Epha1 Protein is an important component in the neurobiology of neurodegenerative diseases. This page provides detailed information about its structure, function, and role in disease processes.
EPHA1 (EPH Receptor A1) is a member of the ephrin receptor family of receptor tyrosine kinases. GWAS have identified EPHA1 as a genetic risk factor for late-onset Alzheimer's disease (LOAD), with protective variants reducing AD risk. EPHA1 is involved in cell migration, synaptic plasticity, and may play roles in neuroinflammation.
EPHA1 (EPH Receptor A1) is a member of the ephrin receptor family of receptor tyrosine kinases, one of the largest families of receptor tyrosine kinases in the human genome. The EPHA subfamily includes eight receptors (EPHA1-8) that bind to five ephrin-A ligands (EFNA1-5). EPHA1 was first identified as a cell surface antigen (EphA1) and has been studied primarily in the context of cancer. However, GWAS have identified EPHA1 as a genetic risk factor for late-onset Alzheimer's disease (LOAD), with protective variants reducing AD risk. EPHA1 is widely expressed in the brain, particularly in neurons and astrocytes, where it regulates synaptic plasticity, cell migration, and neuroinflammatory responses.
EPHA1 is a receptor tyrosine kinase with an extracellular domain containing a ligand-binding domain, an EGF-like domain, and two fibronectin type III repeats. The cytoplasmic domain contains the tyrosine kinase domain and a sterile alpha motif (SAM). EPHA1 binds ephrin-A ligands (EFNA1-5) on adjacent cells, triggering bidirectional signaling.
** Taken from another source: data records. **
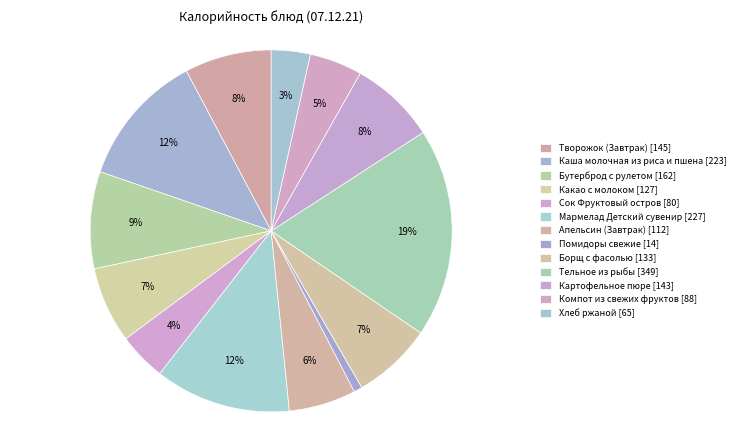

How many segments does this pie chart have?

13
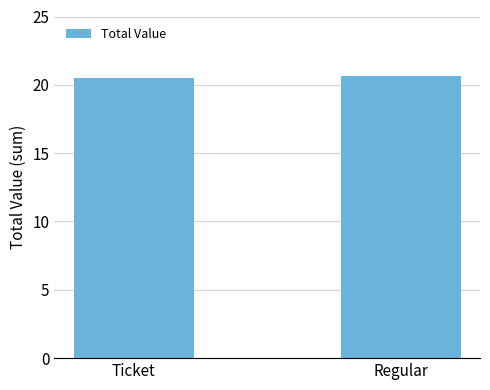

Are the bars grouped side by side (vs. stacked)?

No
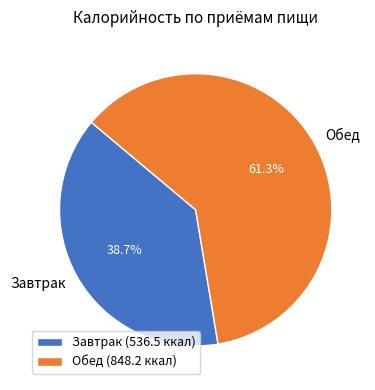

Combined, do Обед and Завтрак account for over 50%?

Yes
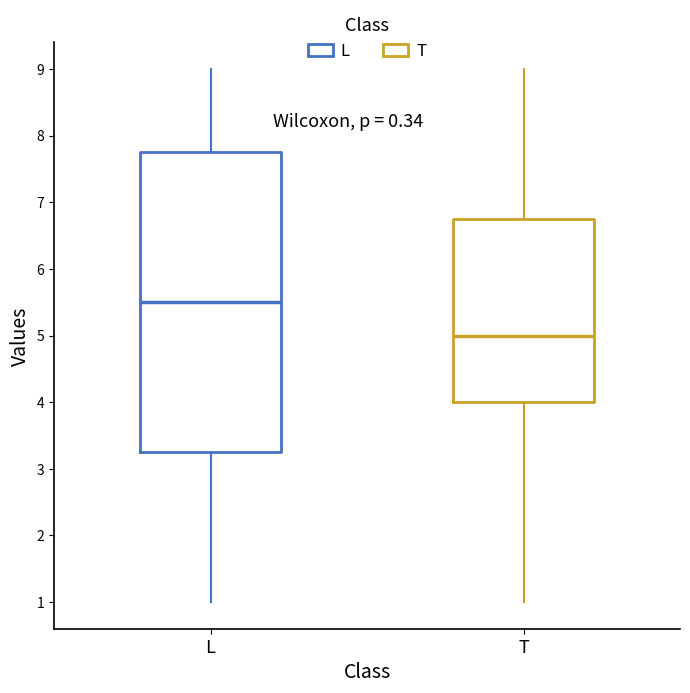

Which box has the highest median line?

L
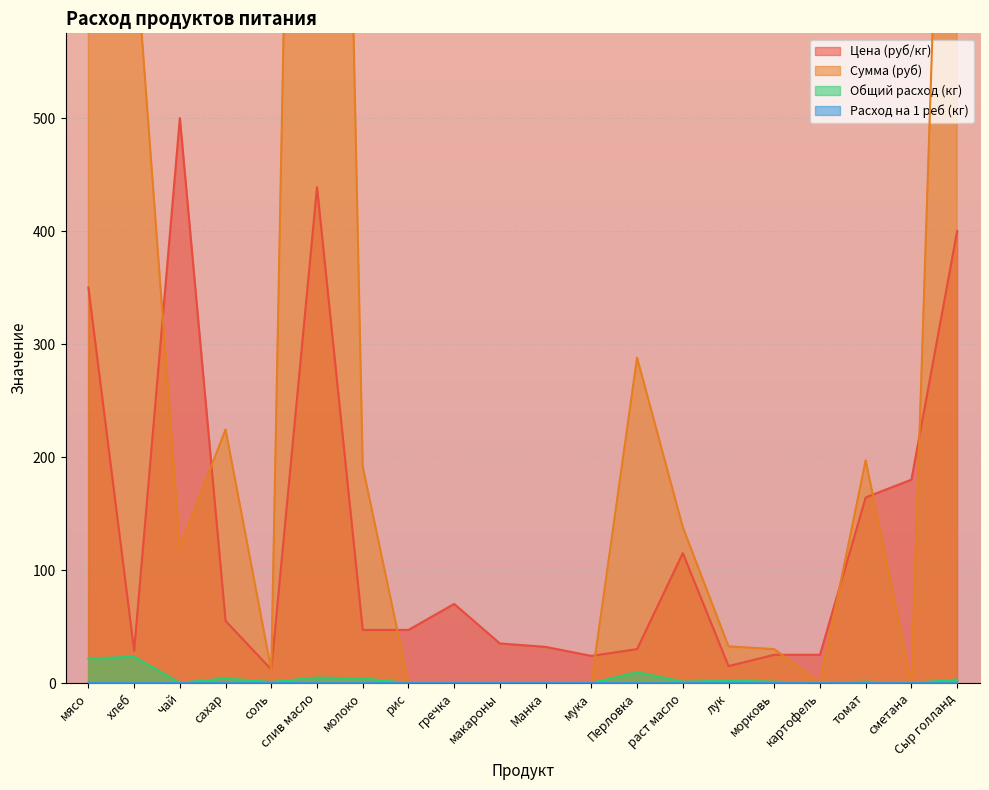

Between соль and гречка, which series saw the biggest shift?

Цена (руб/кг)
EPHA1 (EPH Receptor A1) is a member of the ephrin receptor family of receptor tyrosine kinases. GWAS have identified EPHA1 as a genetic risk factor for late-onset Alzheimer's disease (LOAD), with protective variants reducing AD risk. EPHA1 is involved in cell migration, synaptic plasticity, and may play roles in neuroinflammation.
In Alzheimer's disease, EPHA1 variants may influence neuroinflammation and synaptic plasticity. The protective variants reduce AD risk, possibly by modulating EPHA1 signaling in immune cells and neurons. EPHA1 is expressed in neurons and astrocytes.
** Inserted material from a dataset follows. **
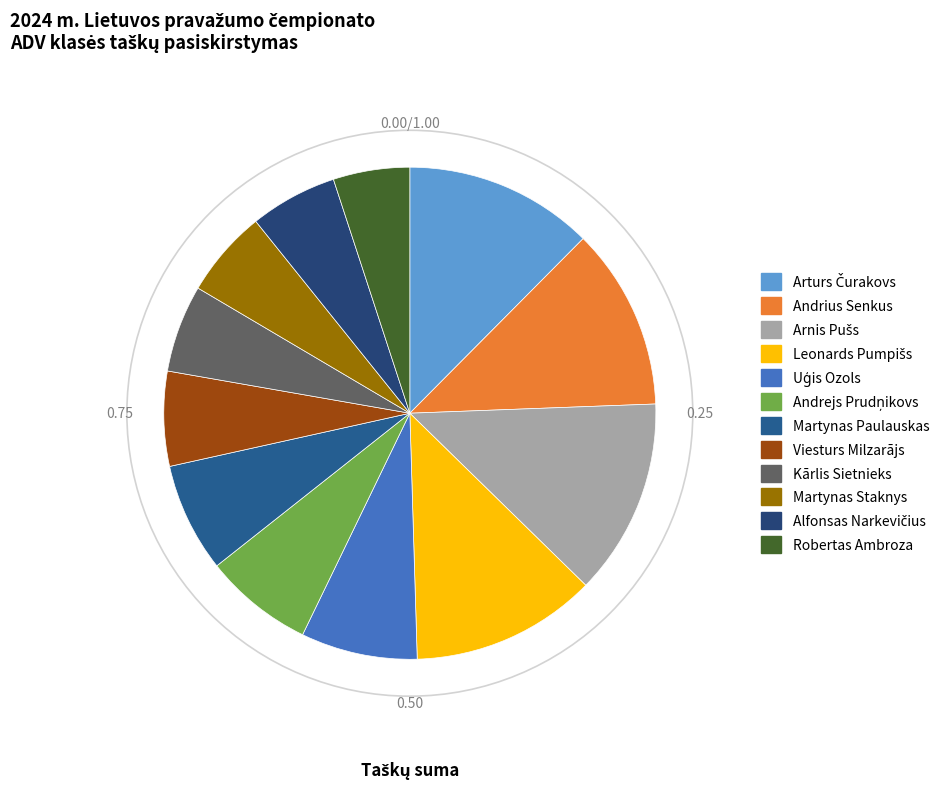

How many slices are in this pie chart?

12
No EPHA1-targeted therapies exist for Alzheimer's disease. The development of EPHA1 modulators could provide new therapeutic approaches for AD treatment.
The study of Epha1 Protein has evolved significantly over the past decades. Research in this area has revealed important insights into the underlying mechanisms of neurodegeneration and continues to drive therapeutic development.
Historical context and key discoveries in this field have shaped our current understanding and will continue to guide future research directions.